I have a ten gallon aquarium with a 2 by 9watt coralife power compact light. I just got a candy cane and hammerhead coral frag a couple days ago. i have the candy cane about half way up in the tank and the hammerhead at the bottom. both seem to be doing fine but i was wondering if anyone had any suggestions of better placement for these frags. Or are they ok where they are. thanks


----------



## phil_pl (Apr 10, 2009)

IMO i would move the candy cane more to the top and the hammer may be ok but moving it to the middle if not the top would do it some good 

my hammer is doing ok on the bottom but i think stronger light would go it some good ( i run a two bulb T5 HO fixture)


----------



## Imaexpat2 (Jun 17, 2009)

They need more lighting that what you got in my opinion. As far as position in the tank they should be placed where they get moderate water flow and adequate light intensity. Right now that would have to be found someplace at the top of your tank under the lights.

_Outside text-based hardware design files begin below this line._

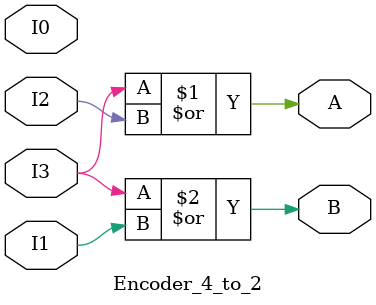
<source format=v>
`timescale 1ns / 1ps
module Encoder_4_to_2(I0,I1,I2,I3,A,B);
	input I0, I1, I2, I3;
	output A, B;
	or
		a0(A,I3,I2),
		a1(B,I3,I1);
endmodule

</source>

18 watts of light is pretty modest on a tank that size despite being shallow. I would suggest more lighting, something along the lines of 2 x T-5's or better. The Nova Extreme dual T-5 would be a good starting point, as would a fixture with 2 x 20 watt PC's. They may survive under the current lighting set up but I dont see them thriving. Occasioanlly I have been proven wrong though...


----------



## AZDesertRat (Apr 10, 2009)

There is no need to cross post the same question in multiple threads, someone will answer your question. I answered in one of your other threads.


----------